Q - Sur un point plus économique maintenant : D. de Villepin avait rassuré en annonçant 72 millions d'aides. Et puis, des voix se sont élevées pour dire qu'elles ne voyaient rien venir...
R - Il ne faut pas [en] rajouter, je l'ai dit à plusieurs reprises, la polémique ne tue pas les moustiques. L'effort annoncé par D. de Villepin est un effort considérable, il allait au-delà des demandes des acteurs économiques. La méthode retenue est une méthode très simple : il y a un fonds de secours de 60 millions, une entreprise en difficulté constitue un dossier, est indemnisée à hauteur de 80 % pour ses déficits d'exploitation, et le chômage partiel, entre la part Etat et la part des partenaires sociaux, monte à 100 %. Permettez-moi de vous dire que les entreprises auront largement les moyens de passer cette crise.
[Deuxième partie]
Q - Les syndicats ont posé un ultimatum au Gouvernement : "Retirez le CPE ou c'est la grève générale". D. de Villepin a dit qu'il ne le retirait pas. Mais combien de temps va-t-il pouvoir tenir ?
R - Le CPE, ce n'est pas un simple contrat, c'est une loi. On n'adresse pas un ultimatum à une loi. Seul ce que le peuple souverain a fait, le peuple souverain peut le défaire, c'est un principe démocratique. C'est la raison pour laquelle et le président de l'Assemblée nationale et le président du Sénat, au nom de ces deux institutions, ont rappelé l'esprit démocratique dans lequel ce débat autour du CPE doit se dérouler. Les manifestations font partie des droits imprescriptibles, l'expression des parlementaires également, et le choix du Gouvernement, comme l'a rappelé le Premier ministre ce matin, c'est à la fois de tenir et de poursuivre les explications, ce que nous faisons.
Q - Mais en même temps, le Premier ministre parle d'améliorer le CPE. Cela veut dire qu'il est améliorable. Le texte n'était donc pas parfait ? Vous ne l'avez pas adopté un peu vite ?
R - Justement, on a déjà voté une série de lois totalement inutiles. Celle-ci fait partie, de mon point de vue, pour l'ancien parlementaire que je suis, des bonnes lois, parce que justement a été prévue dans un article, la possibilité de renforcer le dispositif, de l'adapter, de faire des évaluations, de lui donner des garanties supplémentaires. Cela veut dire quoi ? Cela veut dire qu'on n'a pas besoin d'une nouvelle loi pour un nouveau contrat, cela veut dire qu'on applique la loi, mais qu'en même temps, on entend le message aussi bien de la rue, des étudiants, des organisations syndicales, du patronat, et qu'à l'intérieur de ce texte, les conditions d'un dialogue sont réunies. C'est ce que propose le Gouvernement.
----------------------------------------
■ **Consigne**: Recopiez mot pour mot le passage de l'entretien qui va de « R - Le CPE, ce » à « un peu vite ? ».

■ **Extraits des données**:
----------------------------------------
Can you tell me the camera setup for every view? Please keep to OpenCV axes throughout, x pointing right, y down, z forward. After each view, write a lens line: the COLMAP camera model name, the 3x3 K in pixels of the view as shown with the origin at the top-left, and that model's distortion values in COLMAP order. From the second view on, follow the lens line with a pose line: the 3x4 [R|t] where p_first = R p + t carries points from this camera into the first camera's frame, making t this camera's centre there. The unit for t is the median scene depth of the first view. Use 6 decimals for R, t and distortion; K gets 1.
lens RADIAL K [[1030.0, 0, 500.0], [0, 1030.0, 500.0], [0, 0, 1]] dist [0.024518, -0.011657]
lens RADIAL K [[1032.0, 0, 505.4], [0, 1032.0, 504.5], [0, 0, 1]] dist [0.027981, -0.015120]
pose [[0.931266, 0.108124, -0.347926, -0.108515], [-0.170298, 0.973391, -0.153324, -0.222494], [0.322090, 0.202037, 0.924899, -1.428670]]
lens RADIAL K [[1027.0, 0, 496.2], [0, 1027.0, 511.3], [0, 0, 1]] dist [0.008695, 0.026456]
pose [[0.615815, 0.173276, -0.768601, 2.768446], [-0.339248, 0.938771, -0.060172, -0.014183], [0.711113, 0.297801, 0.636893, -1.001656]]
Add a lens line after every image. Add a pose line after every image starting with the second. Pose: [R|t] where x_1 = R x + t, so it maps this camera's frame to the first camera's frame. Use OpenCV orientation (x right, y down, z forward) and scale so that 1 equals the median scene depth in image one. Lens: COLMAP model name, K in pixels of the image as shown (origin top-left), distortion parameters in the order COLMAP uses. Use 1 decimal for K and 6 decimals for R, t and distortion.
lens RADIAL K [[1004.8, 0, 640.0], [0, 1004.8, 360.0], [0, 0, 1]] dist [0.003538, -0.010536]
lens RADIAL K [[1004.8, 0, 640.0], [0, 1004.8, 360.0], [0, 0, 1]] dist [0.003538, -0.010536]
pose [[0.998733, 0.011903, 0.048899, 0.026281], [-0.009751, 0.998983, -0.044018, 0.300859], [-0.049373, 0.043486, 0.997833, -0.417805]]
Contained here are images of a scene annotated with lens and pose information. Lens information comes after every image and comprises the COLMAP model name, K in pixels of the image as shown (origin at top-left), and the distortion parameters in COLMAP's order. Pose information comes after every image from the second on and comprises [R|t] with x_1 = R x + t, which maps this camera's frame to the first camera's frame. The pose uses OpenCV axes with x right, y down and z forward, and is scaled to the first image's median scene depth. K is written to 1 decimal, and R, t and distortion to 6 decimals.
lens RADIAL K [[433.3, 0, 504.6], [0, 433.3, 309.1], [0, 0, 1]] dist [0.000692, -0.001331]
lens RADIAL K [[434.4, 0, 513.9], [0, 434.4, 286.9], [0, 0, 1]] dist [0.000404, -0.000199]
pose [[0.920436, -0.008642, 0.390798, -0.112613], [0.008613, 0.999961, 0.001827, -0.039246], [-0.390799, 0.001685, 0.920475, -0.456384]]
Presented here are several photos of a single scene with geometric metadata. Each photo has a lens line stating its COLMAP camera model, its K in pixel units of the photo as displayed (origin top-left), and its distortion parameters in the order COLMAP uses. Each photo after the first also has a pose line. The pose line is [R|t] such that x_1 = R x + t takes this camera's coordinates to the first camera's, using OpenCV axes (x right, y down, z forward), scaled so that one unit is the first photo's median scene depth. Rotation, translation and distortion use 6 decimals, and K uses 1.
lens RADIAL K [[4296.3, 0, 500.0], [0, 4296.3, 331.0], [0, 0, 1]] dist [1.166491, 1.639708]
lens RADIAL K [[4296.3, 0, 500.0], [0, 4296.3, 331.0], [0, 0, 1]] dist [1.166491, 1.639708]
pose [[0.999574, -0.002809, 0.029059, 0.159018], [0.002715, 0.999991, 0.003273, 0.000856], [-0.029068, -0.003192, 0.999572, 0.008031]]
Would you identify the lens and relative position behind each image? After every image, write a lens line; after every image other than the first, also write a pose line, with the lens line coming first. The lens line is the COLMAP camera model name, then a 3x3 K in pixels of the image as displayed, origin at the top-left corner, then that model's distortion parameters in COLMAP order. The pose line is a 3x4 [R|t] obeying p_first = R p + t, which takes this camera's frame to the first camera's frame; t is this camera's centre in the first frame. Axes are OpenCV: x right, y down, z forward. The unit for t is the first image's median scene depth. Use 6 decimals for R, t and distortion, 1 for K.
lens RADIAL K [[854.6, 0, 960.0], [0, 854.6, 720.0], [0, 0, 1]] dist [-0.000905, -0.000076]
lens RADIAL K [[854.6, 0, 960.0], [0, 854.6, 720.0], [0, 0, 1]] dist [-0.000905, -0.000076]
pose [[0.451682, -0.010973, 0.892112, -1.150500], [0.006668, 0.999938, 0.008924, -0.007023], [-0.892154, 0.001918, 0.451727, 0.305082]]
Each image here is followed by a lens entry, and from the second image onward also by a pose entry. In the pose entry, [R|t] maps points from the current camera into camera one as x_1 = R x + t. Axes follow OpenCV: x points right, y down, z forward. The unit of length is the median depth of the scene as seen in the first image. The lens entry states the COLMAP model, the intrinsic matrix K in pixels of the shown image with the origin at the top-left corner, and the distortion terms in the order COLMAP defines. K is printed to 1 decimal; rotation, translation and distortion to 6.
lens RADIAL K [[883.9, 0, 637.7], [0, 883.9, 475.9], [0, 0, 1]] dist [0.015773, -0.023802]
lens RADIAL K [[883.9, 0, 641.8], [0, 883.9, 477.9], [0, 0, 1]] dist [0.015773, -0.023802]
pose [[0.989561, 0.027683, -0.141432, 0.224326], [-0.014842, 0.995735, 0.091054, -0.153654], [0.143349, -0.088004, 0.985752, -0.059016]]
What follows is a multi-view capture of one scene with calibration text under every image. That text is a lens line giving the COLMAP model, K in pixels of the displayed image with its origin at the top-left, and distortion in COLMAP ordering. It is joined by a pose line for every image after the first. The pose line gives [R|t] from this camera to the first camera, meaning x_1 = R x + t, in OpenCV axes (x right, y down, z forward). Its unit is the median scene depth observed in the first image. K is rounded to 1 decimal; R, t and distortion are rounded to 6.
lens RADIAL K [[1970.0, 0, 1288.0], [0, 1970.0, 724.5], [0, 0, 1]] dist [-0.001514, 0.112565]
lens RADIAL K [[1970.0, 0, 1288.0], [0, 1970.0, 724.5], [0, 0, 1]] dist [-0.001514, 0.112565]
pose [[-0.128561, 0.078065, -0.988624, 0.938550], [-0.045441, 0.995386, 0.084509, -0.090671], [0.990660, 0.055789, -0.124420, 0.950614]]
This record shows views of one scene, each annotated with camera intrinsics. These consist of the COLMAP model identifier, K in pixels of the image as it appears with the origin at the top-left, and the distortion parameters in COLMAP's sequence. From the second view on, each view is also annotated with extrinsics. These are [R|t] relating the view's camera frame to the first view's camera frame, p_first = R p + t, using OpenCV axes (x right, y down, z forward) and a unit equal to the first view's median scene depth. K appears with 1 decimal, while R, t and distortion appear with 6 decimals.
----------------------------------------
■ **Votre réponse**:
R - Le CPE, ce n'est pas un simple contrat, c'est une loi. On n'adresse pas un ultimatum à une loi. Seul ce que le peuple souverain a fait, le peuple souverain peut le défaire, c'est un principe démocratique. C'est la raison pour laquelle et le président de l'Assemblée nationale et le président du Sénat, au nom de ces deux institutions, ont rappelé l'esprit démocratique dans lequel ce débat autour du CPE doit se dérouler. Les manifestations font partie des droits imprescriptibles, l'expression des parlementaires également, et le choix du Gouvernement, comme l'a rappelé le Premier ministre ce matin, c'est à la fois de tenir et de poursuivre les explications, ce que nous faisons.
Q - Mais en même temps, le Premier ministre parle d'améliorer le CPE. Cela veut dire qu'il est améliorable. Le texte n'était donc pas parfait ? Vous ne l'avez pas adopté un peu vite ?